The pharmacological actions of some polymethylene-bis-(hydroxyethyl)-dimethyl-ammonium compounds on cholinergic transmission.

Some polymethylene-bis-(hydroxyethyl)-dimethyl-ammonium (dicholine) compounds containing from 7 to 10 methylene groups between the quaternary nitrogen atoms, have been studied for activity at various sites of cholinergic transmission. The post-junctional activity of the compounds was investigated on the frog rectus abdominis muscle. Small doses of C8-, C9-, and C10-dicholine potentiated ACh contractions, however larger doses of all the dicholine compounds blocked the nicotinic receptor sites of the frog rectus muscle. The dicholine compounds blocked neuromuscular transmission in the rat phrenic nerve diaphragm.
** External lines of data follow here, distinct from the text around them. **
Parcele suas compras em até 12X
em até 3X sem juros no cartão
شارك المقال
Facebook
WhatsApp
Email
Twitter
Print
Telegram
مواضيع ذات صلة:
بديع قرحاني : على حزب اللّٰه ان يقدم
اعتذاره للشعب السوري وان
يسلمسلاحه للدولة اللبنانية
These actions at the rat neuromuscular junction are compared with the purely post-junctional actions on the frog rectus muscle. Although the compounds exert anticholinesterase activity in vitro it is suggested that this effect plays little part in the action of the drugs at the neuromuscular junction. It is concluded that the dicholine compounds have both pre- and post-junctional activity at the neuromuscular junction. The dicholine compounds are acetylated at varying rates by partially purified choline acetyltransferase (ChAc) although all are acetylated less readily than choline. The rate of acetylation of the dicholine compounds by ChAc parallels their activity in blocking neuromuscular transmission and it is suggested that other quaternary ammonium compounds containing hydroxyl or hydroxyethyl groupings may be acetylated by ChAc and this may affect their blocking action at the neuromuscular junction.